The Ascend ecosystem refers to AI products built around the company’s Ascend AI chip series, which are widely considered to be China’s leading competitor to products from American chip giant Nvidia. Nvidia is restricted from selling its advanced products to China. 

A Google-like strategy?

Pangu being available in an open-source manner allows developers and businesses to test the models and customize them for their needs, said Lian Jye Su, chief analyst at Omdia. “The move is expected to incentivize the use of other Huawei products,” he added.

According to experts, the coupling of Huawei’s Pangu models with the company’s AI chips and related products gives the company a unique advantage, allowing it to optimize its AI solutions and applications. 

While competitors like Baidu have LLMs with broad capabilities, Huawei has focused on specialized AI models for sectors such as government, finance and manufacturing.

“Huawei is not as strong as companies like DeepSeek and Baidu at the overall software level – but it doesn’t need to be,” said Marc Einstein, research director at Counterpoint Research. 

“Its objective is to ultimately use open source products to drive hardware sales, which is a completely different model from others. It also collaborates with DeepSeek, Baidu and others and will continue to do so,” he added. 

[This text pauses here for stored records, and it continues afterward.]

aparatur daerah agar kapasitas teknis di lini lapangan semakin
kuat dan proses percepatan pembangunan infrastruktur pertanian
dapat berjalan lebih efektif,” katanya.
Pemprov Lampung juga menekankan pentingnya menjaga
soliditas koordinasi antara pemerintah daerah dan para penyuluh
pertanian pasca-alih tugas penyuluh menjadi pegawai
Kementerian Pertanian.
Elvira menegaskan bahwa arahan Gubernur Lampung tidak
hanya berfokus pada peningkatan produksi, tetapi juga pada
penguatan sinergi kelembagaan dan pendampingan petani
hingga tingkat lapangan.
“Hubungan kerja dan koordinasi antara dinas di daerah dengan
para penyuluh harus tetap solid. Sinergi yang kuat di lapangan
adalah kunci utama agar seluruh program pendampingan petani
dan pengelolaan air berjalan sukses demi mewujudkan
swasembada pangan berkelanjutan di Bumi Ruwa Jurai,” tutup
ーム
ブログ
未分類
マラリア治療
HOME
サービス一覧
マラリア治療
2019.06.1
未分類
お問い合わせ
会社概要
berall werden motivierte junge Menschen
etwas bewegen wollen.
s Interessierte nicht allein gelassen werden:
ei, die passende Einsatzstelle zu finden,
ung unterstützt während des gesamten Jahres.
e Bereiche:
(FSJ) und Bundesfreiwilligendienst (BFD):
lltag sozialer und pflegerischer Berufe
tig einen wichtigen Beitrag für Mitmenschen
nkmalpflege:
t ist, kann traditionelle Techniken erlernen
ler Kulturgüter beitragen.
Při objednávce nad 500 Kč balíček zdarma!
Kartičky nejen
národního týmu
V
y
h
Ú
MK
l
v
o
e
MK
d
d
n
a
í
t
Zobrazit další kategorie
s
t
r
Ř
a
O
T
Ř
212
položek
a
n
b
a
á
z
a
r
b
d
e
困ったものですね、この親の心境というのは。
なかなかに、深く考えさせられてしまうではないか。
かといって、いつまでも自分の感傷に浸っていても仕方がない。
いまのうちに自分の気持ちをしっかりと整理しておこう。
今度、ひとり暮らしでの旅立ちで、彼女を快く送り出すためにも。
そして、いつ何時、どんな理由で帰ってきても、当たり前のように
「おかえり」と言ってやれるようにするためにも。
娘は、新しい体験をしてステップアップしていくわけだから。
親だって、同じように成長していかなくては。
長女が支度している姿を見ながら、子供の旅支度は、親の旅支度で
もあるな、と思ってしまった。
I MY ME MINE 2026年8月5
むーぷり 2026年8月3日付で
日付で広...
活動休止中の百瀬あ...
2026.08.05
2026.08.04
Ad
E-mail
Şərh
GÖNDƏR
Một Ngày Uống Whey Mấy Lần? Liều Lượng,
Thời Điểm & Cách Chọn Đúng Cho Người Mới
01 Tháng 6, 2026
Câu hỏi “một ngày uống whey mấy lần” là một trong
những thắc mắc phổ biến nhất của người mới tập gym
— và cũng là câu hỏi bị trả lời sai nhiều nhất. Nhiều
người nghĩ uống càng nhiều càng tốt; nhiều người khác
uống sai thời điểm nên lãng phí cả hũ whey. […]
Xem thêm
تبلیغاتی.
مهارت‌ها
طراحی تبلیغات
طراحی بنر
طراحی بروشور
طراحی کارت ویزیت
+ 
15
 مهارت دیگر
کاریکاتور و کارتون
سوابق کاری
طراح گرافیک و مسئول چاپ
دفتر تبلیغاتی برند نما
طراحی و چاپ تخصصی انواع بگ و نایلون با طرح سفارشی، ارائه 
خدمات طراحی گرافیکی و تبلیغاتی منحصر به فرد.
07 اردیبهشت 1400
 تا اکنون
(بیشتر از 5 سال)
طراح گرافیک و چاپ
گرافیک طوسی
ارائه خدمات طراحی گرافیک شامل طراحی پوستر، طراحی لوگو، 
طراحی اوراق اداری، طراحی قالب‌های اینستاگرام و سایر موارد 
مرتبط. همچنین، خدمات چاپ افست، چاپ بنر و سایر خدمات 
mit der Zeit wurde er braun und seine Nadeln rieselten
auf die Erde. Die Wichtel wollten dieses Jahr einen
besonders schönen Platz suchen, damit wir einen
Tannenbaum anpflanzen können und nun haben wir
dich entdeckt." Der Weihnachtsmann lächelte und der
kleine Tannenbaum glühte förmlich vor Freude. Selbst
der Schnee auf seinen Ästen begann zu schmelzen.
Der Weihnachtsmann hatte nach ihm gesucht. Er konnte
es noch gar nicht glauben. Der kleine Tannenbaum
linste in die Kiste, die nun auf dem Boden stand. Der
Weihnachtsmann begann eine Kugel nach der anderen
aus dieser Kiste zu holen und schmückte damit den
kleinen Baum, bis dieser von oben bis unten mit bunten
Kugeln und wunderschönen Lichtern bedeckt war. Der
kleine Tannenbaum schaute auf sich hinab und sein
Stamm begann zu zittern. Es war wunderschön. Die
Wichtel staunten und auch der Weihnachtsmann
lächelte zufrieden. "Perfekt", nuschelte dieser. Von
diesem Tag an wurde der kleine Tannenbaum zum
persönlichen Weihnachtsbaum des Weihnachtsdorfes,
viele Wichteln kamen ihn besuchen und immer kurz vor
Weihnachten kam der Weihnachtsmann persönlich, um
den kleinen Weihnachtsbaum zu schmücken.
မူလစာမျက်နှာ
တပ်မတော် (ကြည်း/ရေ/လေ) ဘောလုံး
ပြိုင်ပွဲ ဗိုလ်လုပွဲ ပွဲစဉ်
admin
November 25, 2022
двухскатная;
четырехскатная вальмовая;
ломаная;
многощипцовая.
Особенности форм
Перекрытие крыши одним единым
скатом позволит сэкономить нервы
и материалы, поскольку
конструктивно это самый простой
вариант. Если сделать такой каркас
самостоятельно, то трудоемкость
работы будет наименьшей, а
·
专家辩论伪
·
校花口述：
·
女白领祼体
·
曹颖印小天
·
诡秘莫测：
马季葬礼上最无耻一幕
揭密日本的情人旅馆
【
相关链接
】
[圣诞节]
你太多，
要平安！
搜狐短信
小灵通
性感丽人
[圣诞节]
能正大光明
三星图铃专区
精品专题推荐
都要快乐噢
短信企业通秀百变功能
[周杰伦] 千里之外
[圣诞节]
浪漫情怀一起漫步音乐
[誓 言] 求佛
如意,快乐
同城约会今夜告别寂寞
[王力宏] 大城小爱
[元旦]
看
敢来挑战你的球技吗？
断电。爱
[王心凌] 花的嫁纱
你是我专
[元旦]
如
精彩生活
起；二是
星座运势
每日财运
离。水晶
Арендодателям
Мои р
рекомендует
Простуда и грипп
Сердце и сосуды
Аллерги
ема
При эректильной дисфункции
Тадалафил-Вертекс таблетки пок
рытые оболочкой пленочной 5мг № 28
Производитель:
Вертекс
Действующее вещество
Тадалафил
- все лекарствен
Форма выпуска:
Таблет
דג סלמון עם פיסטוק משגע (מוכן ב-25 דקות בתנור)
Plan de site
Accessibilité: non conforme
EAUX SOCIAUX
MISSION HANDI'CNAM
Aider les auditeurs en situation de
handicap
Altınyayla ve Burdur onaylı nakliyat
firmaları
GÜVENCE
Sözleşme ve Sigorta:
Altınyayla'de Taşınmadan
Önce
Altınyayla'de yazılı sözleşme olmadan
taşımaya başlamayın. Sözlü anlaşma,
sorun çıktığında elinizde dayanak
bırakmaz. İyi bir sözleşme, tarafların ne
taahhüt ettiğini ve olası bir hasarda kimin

Nvidia CEO: Huawei ‘has got China covered’ if the U.S. doesn’t participate

Ray Wang, principal analyst at Constellation Research, said the chip-to-model strategy is similar to that of Google, a company that is also developing AI chips and AI models like its open-source Gemma models.

Huawei’s announcement on Monday could also help with its international ambitions. Huawei, along with players like Zhipu AI, has been slowly making inroads into new overseas markets.

In its announcement Monday, Huawei invited developers, corporate partners and researchers around the world to download and use its new open-source products in order to gather feedback and improve them.

“Huawei’s open-source strategy will resonate well in developing countries where enterprises are more price-sensitive as is the case with [Huawei’s] other products,” Einstein said. 

As part of its global strategy, the company has also been looking to bring its latest AI data center solutions to new countries.